The implication hung in the air between them. Orion felt his heart rate spike, adrenaline flooding his system in the familiar cocktail of fight-or-flight that kept him alive this long.

“You,” he said. It wasn’t a question.

“Potentially.”

“And you think you’d be an improvement over Leo?”

“I think I wouldn’t waste a year trying to break what’s valuable precisely because it won’t break.”

There it was. A hook wrapped in silk. The reasonable voice offering reasonable solutions. The predator who understood that honey caught more flies than vinegar.

Dante’s hand shifted, almost absently, as if to smooth down a piece of Orion’s hair that had fallen across his forehead during their conversation. It was a casual gesture, the kind of unconscious touching that Alphas seemed to think they were entitled to.

Orion’s response was immediate and violent. He snapped his teeth at the approaching fingers, jaw clicking shut inches from Dante’s hand with the sharp sound of bone meeting bone.

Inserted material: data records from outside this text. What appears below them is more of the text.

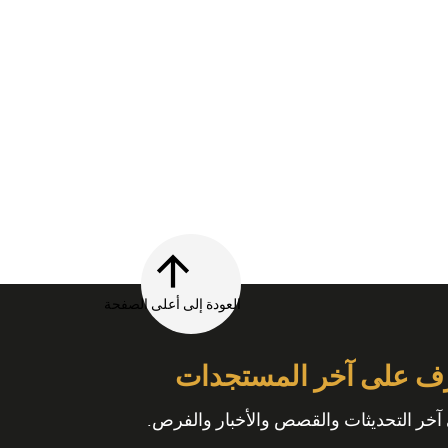
العودة إلى أعلى الصفحة
ف على آخر المستجدات
آخر التحديثات والقصص والأخبار والفرص.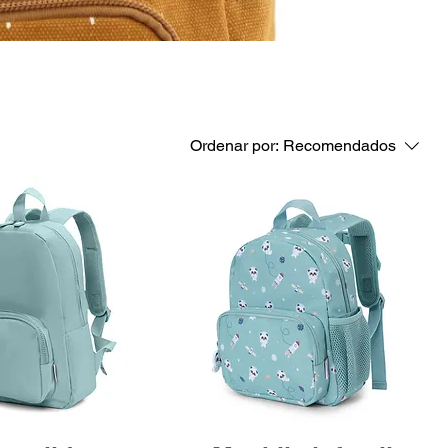
Ordenar por:
Recomendados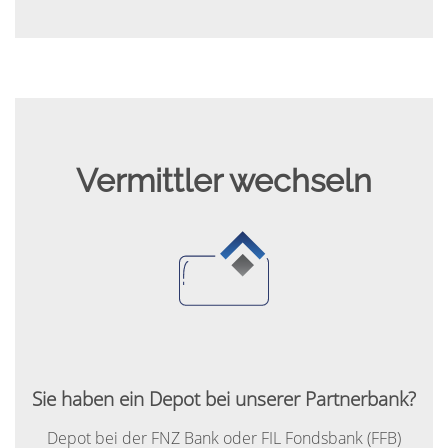
Vermittler wechseln
Sie haben ein Depot bei unserer Partnerbank?
Depot bei der FNZ Bank oder FIL Fondsbank (FFB)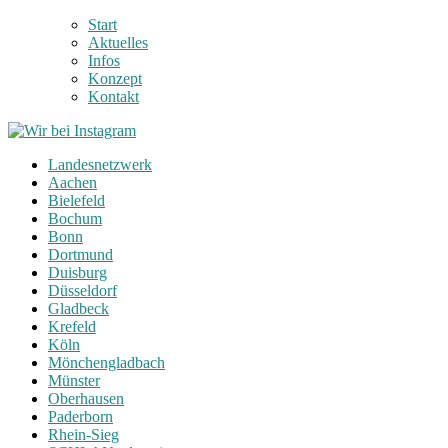
Start
Aktuelles
Infos
Konzept
Kontakt
Landesnetzwerk
Aachen
Bielefeld
Bochum
Bonn
Dortmund
Duisburg
Düsseldorf
Gladbeck
Krefeld
Köln
Mönchengladbach
Münster
Oberhausen
Paderborn
Rhein-Sieg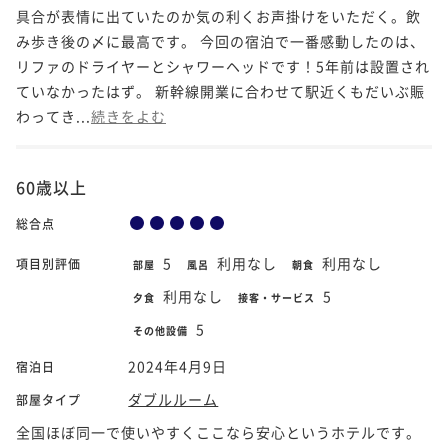
具合が表情に出ていたのか気の利くお声掛けをいただく。飲
み歩き後の〆に最高です。 今回の宿泊で一番感動したのは、
リファのドライヤーとシャワーヘッドです！5年前は設置され
ていなかったはず。 新幹線開業に合わせて駅近くもだいぶ賑
わってき...
続きをよむ
60歳以上
総合点
5
利用なし
利用なし
項目別評価
部屋
風呂
朝食
利用なし
5
夕食
接客・サービス
5
その他設備
2024年4月9日
宿泊日
ダブルルーム
部屋タイプ
全国ほぼ同一で使いやすくここなら安心というホテルです。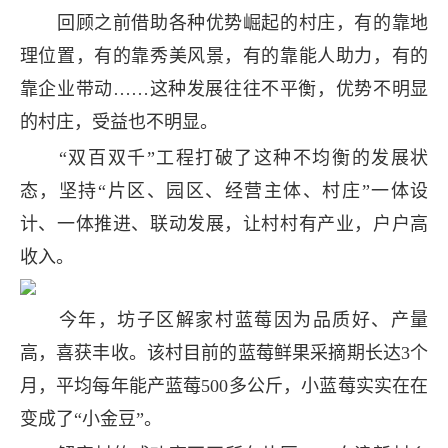
回顾之前借助各种优势崛起的村庄，有的靠地
理位置，有的靠秀美风景，有的靠能人助力，有的
靠企业带动……这种发展往往不平衡，优势不明显
的村庄，受益也不明显。
“双百双千”工程打破了这种不均衡的发展状
态，坚持“片区、园区、经营主体、村庄”一体设
计、一体推进、联动发展，让村村有产业，户户高
收入。
今年，坊子区解家村蓝莓因为品质好、产量
高，喜获丰收。该村目前的蓝莓鲜果采摘期长达3个
月，平均每年能产蓝莓500多公斤，小蓝莓实实在在
变成了“小金豆”。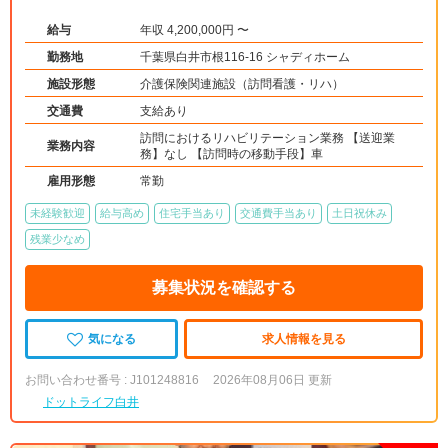
給与
年収 4,200,000円 〜
勤務地
千葉県白井市根116-16 シャディホーム
施設形態
介護保険関連施設（訪問看護・リハ）
交通費
支給あり
訪問におけるリハビリテーション業務 【送迎業
業務内容
務】なし 【訪問時の移動手段】車
雇用形態
常勤
未経験歓迎
給与高め
住宅手当あり
交通費手当あり
土日祝休み
残業少なめ
募集状況を確認する
気になる
求人情報を見る
お問い合わせ番号 : J101248816
2026年08月06日 更新
ドットライフ白井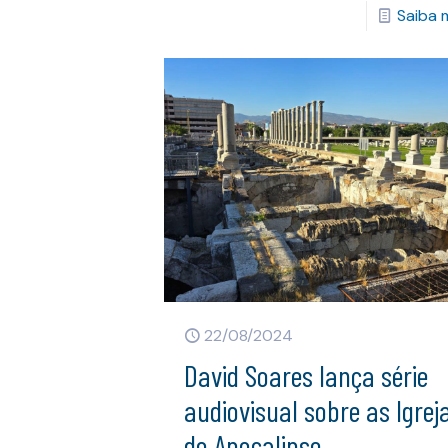
Saiba 
22/08/2024
David Soares lança série
audiovisual sobre as Igrej
do Apocalipse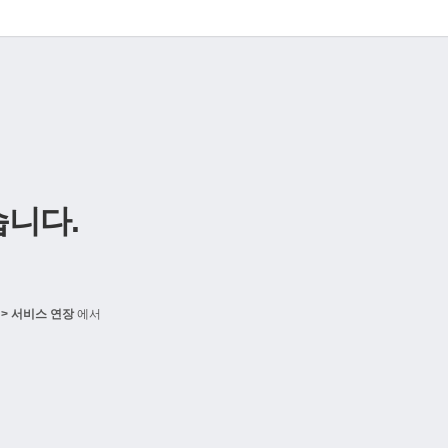
니다.
> 서비스 연장
에서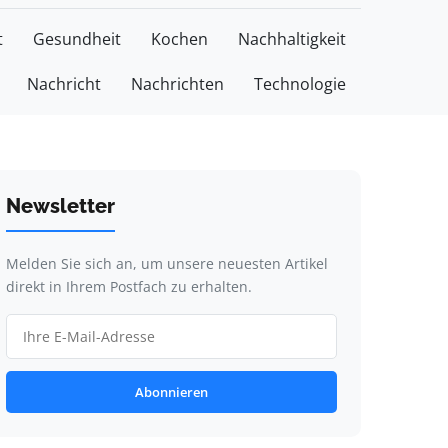
t
Gesundheit
Kochen
Nachhaltigkeit
Nachricht
Nachrichten
Technologie
Newsletter
Melden Sie sich an, um unsere neuesten Artikel
direkt in Ihrem Postfach zu erhalten.
Abonnieren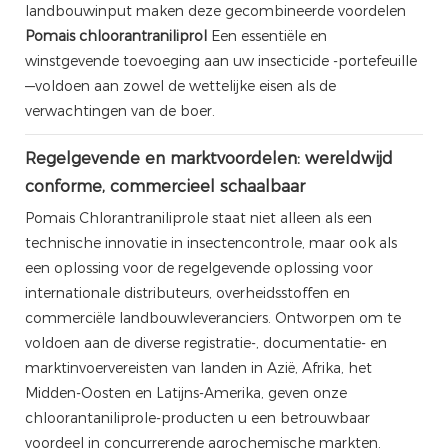
landbouwinput maken deze gecombineerde voordelen
Pomais chloorantraniliprol
Een essentiële en
winstgevende toevoeging aan uw insecticide -portefeuille
—voldoen aan zowel de wettelijke eisen als de
verwachtingen van de boer.
Regelgevende en marktvoordelen: wereldwijd
conforme, commercieel schaalbaar
Pomais Chlorantraniliprole staat niet alleen als een
technische innovatie in insectencontrole, maar ook als
een oplossing voor de regelgevende oplossing voor
internationale distributeurs, overheidsstoffen en
commerciële landbouwleveranciers. Ontworpen om te
voldoen aan de diverse registratie-, documentatie- en
marktinvoervereisten van landen in Azië, Afrika, het
Midden-Oosten en Latijns-Amerika, geven onze
chloorantaniliprole-producten u een betrouwbaar
voordeel in concurrerende agrochemische markten.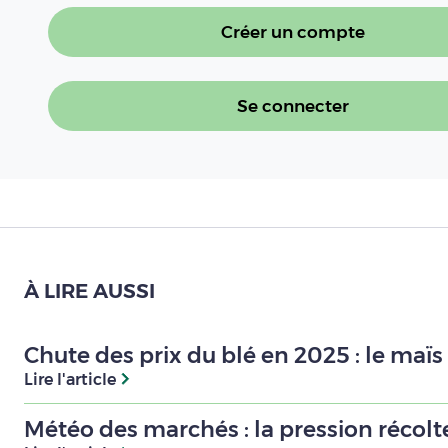
Créer un compte
Se connecter
À LIRE AUSSI
Chute des prix du blé en 2025 : le maï
Lire l'article
Météo des marchés : la pression récolte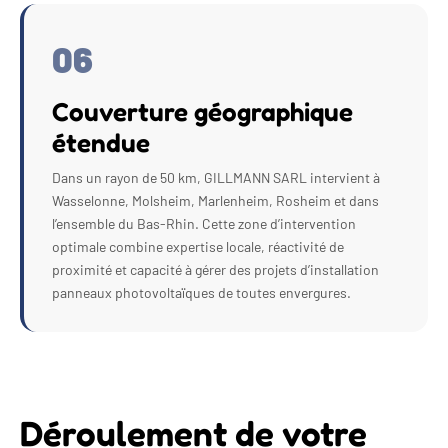
06
Couverture géographique
étendue
Dans un rayon de 50 km, GILLMANN SARL intervient à
Wasselonne, Molsheim, Marlenheim, Rosheim et dans
l’ensemble du Bas-Rhin. Cette zone d’intervention
optimale combine expertise locale, réactivité de
proximité et capacité à gérer des projets d’installation
panneaux photovoltaïques de toutes envergures.
Déroulement de votre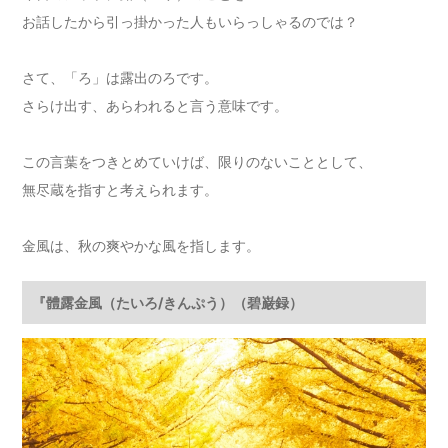
お話したから引っ掛かった人もいらっしゃるのでは？
さて、「ろ」は露出のろです。
さらけ出す、あらわれると言う意味です。
この言葉をつきとめていけば、限りのないこととして、
無尽蔵を指すと考えられます。
金風は、秋の爽やかな風を指します。
『體露金風（たいろ/きんぷう）（碧巌録）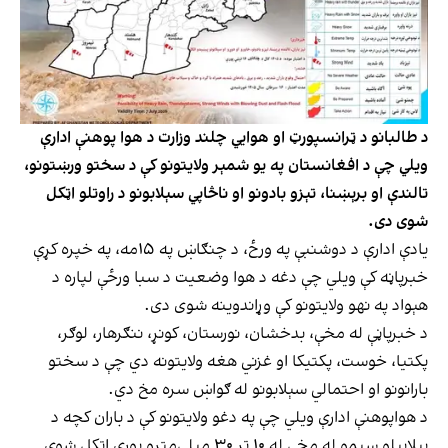
د طالبانو د ټرانسپورټ او هوايي چلند وزارت د هوا‌‌ پوهنې ادارې
ویلي چې د افغانستان په یو شمېر ولایتونو کې د سختو ورښتونو،
تالندې او برېښنا، تېزو بادونو او ناڅاپي سېلابونو د راوتلو اټکل
شوی دی.
یادې ادارې د دوشنبې په ورځ، د چنګاښ په ۱۵مه، په خپره کړې
خبرپاڼه کې ویلي چې دغه د هوا وضعیت د سبا ورځې لپاره د
هېواد په نهو ولایتونو کې وړاندوینه شوی دی.
د خبرپاڼې له مخې، بدخشان، نورستان، کونړ، ننګرهار، لوګر،
پکتیا، خوست، پکتیکا او غزني هغه ولایتونه دي چې د سختو
بارانونو او احتمالي سېلابونو له ګواښ سره مخ دي.
د هواپوهنې ادارې ویلي چې په دغو ولایتونو کې د باران کچه د
بېلابېلو سیمو له مخې له ۱۰ تر ۳۰ میلی‌مترو پورې اټکل شوې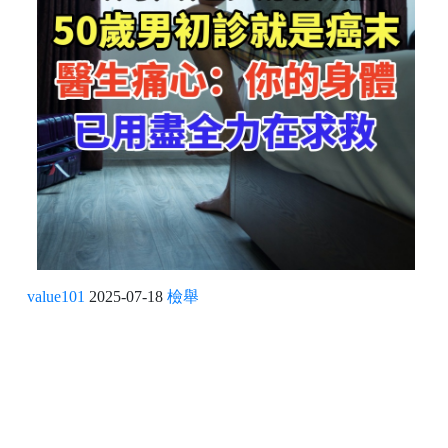
value101
2025-07-18
檢舉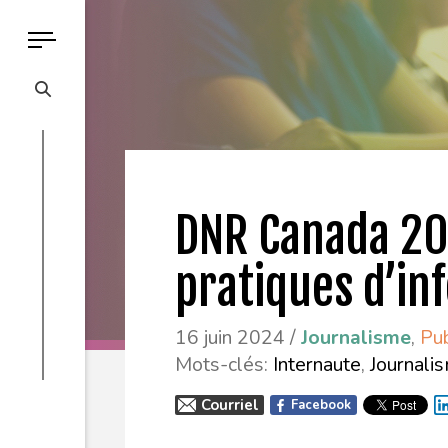
DNR Canada 20
pratiques d’in
16 juin 2024 /
Journalisme
,
Pub
Mots-clés:
Internaute
,
Journali
Courriel
Facebook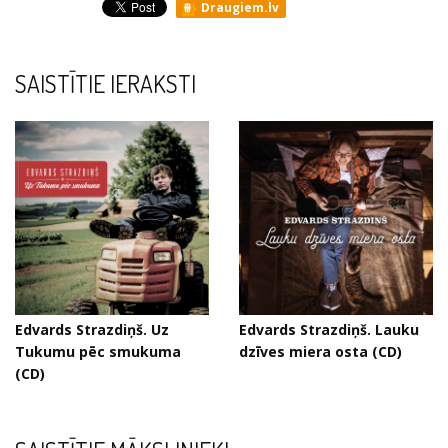
Draugiem.lv
SAISTĪTIE IERAKSTI
Edvards Strazdiņš. Uz
Edvards Strazdiņš. Lauku
Tukumu pēc smukuma
dzīves miera osta (CD)
(CD)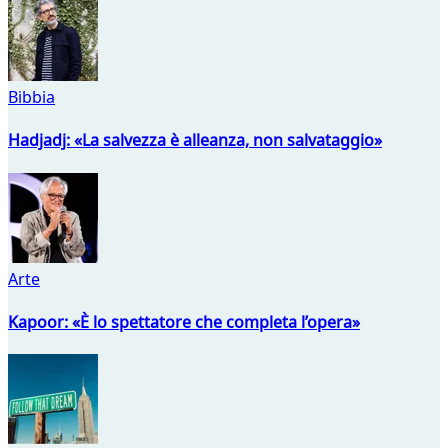
Bibbia
Hadjadj: «La salvezza è alleanza, non salvataggio»
Arte
Kapoor: «È lo spettatore che completa l’opera»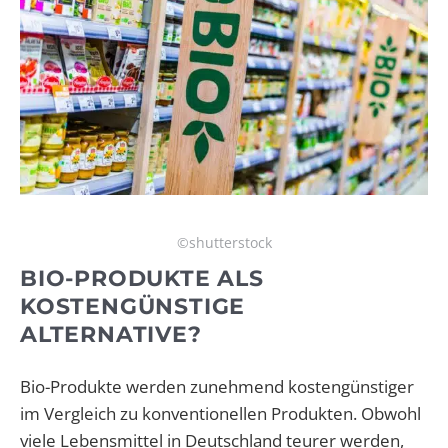
©shutterstock
BIO-PRODUKTE ALS
KOSTENGÜNSTIGE
ALTERNATIVE?
Bio-Produkte werden zunehmend kostengünstiger
im Vergleich zu konventionellen Produkten. Obwohl
viele Lebensmittel in Deutschland teurer werden,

“Careful there, suit,” Orion warned. “I don’t have the muzzle on right now. You want to keep those pretty, soft fingers of yours, you’d better be more mindful about where you put them.”

To his credit, Dante didn’t jerk his hand back or step away. Instead, he held still, studying Orion with those calculating gray eyes. There was approval in his expression .

“Point taken,” Dante said calmly, lowering his hand. “My apologies. Occupational hazard.”

“What kind of occupation involves touching people without permission?”

“The kind that involves managing valuable assets.” Dante’s smile was sharp enough to cut glass. “But you’re quite right. Consent is an important part of any successful negotiation.”

The way he said ‘negotiation’ made it sound like another thing entirely. His skin tingled where Dante had almost touched him, the phantom sensation more disturbing than any actual contact.

And the terrifying part was that Orion was considering it.

“What would you want from me?” he asked.

“That would depend on what you’re willing to give.” Dante shifted closer again.

“Nothing. I’m willing to give nothing.”

“Then we’d have to negotiate.” Dante’s voice was lower now, almost intimate. “I find negotiation can be mutually beneficial when both parties understand what they bring to the table.”

Despite the fact that he was essentially discussing the terms of his ownership, Orion felt his lips curve into a smile. This Alpha was dangerous in all the ways Leo wasn’t. Smart, controlled, and unimpressed by displays of aggression.

“You’re definitely not Leo.”

“No,” Dante agreed, and there was a hungry quality in the way his gaze moved over Orion’s face. “I’m not.”

The admission was heavy with possibility and threat in equal measure. Orion had spent a year fighting one kind of Alpha. Now he was face to face with an entirely different type.

One that might be far more dangerous than anything Leo could have thrown at him.

Because this one was smart enough to make him want to say yes.